Sometimes it feels as if I set the cruise control on too high and forgot to enjoy life within the business of nursing school.
One of my eight week clinical courses will be complete within the next two weeks and I will be left to focus on that of my adult health clinical course and capstone, as I get ready for my preceptorship in April.  The realities of becoming a nurse are headed at me face-on a lot faster than sometimes with what I feel comfortable.  However, with each passing clinical minute, hour, and day, I know that is career field is the one for me.
Sometimes I feel as if my enthusiasm for the nursing field is unwarranted; there are those who make me feel guilty about my excitement and passion to become a nurse.  Sometimes it seems as if others are questioning my knowledge towards the nursing field, as if truly knowing about the challenges about being a nurse would scare me and cause my heart to grow hardened.  Is the right reaction to working in a challenging field the reluctance to go into such?
Falling in love with a challenging career is such a beautiful thing.

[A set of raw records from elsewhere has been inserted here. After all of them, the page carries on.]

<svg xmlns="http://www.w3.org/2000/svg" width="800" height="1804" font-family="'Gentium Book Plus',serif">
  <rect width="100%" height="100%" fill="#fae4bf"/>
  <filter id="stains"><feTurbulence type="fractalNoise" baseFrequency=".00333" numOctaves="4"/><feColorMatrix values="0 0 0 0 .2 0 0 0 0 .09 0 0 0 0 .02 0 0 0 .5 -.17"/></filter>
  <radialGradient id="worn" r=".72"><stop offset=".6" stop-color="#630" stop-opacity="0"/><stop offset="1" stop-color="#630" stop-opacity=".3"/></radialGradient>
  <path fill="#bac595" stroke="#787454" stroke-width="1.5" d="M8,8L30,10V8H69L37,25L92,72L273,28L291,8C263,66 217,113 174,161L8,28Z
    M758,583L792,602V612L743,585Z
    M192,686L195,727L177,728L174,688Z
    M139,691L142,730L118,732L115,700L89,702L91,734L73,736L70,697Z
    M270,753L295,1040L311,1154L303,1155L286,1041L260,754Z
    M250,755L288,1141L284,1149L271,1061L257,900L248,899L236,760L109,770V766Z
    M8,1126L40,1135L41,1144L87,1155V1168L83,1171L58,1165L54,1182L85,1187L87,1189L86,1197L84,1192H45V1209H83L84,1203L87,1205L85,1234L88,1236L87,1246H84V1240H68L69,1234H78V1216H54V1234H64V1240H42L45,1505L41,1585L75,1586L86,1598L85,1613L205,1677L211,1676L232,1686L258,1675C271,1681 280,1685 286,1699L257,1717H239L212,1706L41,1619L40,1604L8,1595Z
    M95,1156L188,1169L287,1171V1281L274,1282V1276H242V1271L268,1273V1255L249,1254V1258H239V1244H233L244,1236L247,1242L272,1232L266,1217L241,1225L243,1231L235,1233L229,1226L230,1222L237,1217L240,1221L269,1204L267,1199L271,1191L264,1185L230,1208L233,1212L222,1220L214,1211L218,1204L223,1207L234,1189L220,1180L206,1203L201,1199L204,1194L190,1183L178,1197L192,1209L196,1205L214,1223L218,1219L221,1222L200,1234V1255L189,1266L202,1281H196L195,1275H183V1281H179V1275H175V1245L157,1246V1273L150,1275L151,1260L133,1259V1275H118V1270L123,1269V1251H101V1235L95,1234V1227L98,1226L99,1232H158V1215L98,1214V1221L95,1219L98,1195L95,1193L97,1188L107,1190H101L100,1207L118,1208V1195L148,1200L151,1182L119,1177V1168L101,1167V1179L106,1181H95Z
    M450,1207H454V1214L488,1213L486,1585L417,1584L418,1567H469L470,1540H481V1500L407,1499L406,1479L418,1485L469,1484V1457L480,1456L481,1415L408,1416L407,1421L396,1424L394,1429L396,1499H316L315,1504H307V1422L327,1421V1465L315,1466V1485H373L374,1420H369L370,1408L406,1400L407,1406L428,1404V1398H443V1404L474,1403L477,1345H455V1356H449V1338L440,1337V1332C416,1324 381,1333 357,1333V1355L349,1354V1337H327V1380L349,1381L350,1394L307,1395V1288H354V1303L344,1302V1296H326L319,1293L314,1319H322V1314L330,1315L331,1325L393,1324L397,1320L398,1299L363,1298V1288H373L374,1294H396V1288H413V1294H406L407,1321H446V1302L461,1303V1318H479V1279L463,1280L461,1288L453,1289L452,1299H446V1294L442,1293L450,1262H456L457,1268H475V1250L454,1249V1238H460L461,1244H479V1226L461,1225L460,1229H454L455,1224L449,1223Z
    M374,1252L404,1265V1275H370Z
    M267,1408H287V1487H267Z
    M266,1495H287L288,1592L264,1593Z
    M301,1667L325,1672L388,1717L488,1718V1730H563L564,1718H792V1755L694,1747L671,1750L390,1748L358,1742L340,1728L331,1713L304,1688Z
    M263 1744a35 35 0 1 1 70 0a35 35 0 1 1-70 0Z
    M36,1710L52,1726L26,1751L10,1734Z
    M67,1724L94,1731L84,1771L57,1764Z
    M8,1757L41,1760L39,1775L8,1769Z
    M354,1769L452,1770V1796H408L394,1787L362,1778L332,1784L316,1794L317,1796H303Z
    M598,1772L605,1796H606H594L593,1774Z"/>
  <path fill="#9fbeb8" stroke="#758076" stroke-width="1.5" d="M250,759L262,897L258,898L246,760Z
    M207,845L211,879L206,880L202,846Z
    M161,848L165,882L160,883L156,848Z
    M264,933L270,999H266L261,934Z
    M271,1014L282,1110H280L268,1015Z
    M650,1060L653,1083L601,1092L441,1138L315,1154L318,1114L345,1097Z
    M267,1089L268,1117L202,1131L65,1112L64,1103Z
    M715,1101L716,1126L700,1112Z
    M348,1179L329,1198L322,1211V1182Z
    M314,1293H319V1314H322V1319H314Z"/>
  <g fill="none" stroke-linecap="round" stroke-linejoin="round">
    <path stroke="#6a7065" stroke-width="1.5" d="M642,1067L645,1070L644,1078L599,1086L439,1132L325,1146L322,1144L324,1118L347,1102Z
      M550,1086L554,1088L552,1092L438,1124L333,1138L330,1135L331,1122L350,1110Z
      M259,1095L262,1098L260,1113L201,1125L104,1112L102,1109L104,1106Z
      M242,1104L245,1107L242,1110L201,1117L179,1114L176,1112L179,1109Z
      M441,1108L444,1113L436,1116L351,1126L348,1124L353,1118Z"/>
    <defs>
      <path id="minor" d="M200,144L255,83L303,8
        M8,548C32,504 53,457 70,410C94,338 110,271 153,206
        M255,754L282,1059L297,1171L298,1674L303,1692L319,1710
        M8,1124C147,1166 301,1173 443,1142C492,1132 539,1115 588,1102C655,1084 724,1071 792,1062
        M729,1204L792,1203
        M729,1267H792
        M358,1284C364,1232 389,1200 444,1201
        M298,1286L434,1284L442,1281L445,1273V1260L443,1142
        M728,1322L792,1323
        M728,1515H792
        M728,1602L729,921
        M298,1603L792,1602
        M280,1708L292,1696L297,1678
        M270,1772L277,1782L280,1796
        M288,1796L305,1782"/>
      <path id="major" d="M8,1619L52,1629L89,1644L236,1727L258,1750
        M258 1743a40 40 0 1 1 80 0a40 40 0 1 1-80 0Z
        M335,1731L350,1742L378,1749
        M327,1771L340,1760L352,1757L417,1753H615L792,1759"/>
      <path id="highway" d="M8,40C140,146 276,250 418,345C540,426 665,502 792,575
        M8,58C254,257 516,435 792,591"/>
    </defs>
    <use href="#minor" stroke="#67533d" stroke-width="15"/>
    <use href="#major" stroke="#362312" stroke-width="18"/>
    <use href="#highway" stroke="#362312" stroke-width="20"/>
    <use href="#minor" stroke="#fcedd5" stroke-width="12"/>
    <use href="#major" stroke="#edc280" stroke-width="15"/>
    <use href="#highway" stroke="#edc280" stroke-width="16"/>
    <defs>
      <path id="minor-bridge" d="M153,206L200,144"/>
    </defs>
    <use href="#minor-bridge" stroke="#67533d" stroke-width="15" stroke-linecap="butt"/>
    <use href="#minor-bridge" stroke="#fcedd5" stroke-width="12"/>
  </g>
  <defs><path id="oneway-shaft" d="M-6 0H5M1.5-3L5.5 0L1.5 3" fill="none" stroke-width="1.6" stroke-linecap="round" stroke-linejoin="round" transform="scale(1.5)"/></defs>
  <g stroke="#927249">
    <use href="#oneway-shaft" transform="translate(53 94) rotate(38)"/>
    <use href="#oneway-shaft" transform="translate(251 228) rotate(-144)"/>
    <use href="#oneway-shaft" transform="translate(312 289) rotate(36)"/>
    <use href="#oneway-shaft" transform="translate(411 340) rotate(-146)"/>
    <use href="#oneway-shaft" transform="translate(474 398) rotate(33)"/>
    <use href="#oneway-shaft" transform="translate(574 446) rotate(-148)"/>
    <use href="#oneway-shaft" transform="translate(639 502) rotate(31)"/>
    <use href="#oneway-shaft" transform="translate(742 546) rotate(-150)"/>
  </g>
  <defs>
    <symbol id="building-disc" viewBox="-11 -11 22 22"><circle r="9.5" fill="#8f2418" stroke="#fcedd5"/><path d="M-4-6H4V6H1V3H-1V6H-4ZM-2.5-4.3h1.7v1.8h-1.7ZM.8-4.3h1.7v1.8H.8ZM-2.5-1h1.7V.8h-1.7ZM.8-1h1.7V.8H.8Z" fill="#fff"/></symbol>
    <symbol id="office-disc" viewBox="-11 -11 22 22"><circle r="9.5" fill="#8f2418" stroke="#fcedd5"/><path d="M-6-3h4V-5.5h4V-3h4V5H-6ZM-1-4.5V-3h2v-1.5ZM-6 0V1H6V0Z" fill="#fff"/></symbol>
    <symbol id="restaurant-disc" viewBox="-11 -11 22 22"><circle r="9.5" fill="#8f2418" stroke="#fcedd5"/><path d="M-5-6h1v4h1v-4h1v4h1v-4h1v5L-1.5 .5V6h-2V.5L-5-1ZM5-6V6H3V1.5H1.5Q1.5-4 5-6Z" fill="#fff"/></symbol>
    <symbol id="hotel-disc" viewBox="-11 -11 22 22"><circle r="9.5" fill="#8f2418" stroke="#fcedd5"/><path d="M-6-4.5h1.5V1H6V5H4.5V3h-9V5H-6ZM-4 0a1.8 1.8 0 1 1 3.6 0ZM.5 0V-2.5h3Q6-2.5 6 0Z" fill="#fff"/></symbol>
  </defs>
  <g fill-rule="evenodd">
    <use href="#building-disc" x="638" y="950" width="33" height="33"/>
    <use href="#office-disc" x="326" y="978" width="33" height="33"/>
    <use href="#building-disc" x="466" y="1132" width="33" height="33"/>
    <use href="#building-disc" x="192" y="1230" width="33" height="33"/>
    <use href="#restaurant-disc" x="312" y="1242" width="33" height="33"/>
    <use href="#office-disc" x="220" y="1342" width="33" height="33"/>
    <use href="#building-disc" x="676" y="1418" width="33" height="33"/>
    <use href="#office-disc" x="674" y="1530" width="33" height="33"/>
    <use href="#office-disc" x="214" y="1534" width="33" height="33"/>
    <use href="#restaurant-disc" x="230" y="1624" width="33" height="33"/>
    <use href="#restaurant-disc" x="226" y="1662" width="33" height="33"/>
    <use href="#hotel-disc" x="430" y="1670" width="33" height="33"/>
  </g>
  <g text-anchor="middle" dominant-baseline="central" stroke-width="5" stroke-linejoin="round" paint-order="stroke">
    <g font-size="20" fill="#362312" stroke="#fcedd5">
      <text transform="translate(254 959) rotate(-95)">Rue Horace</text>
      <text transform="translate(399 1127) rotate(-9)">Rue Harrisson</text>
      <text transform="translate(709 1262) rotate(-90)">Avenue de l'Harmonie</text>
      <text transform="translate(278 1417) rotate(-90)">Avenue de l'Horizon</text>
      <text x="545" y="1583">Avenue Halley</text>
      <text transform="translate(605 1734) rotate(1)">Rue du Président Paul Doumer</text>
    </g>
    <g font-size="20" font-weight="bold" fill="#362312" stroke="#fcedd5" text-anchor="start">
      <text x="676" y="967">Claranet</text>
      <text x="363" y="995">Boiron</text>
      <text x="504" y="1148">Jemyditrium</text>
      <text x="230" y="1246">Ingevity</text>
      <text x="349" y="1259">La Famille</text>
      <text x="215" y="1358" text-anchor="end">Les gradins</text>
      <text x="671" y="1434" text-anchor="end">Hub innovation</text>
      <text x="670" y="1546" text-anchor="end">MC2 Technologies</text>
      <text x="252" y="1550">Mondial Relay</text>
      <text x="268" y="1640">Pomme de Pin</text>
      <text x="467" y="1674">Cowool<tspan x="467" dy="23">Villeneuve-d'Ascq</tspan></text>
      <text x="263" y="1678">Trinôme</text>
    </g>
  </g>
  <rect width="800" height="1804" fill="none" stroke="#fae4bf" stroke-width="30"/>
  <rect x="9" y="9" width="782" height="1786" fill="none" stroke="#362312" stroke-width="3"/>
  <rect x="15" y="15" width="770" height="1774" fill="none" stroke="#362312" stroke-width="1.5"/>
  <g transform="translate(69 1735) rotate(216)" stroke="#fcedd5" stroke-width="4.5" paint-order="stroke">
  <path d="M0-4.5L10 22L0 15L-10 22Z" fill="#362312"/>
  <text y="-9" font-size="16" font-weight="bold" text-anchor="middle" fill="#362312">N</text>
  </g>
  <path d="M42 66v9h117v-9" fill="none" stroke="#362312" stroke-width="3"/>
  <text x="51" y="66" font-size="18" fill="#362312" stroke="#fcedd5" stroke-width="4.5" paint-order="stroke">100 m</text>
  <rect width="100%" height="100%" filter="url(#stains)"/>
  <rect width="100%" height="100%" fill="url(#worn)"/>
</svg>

Always harbor the excitement and passion you have for this career.  It will only make your life more enjoyable as well as the life of your patients and coworkers.  Of course, you will find adversaries who criticize your attitude, but you mustn't ever let it change the way you life out your life.

“The purpose of life is not to be happy. It is to be useful, to be honorable, to be compassionate, to have it make some difference that you have lived and lived well.”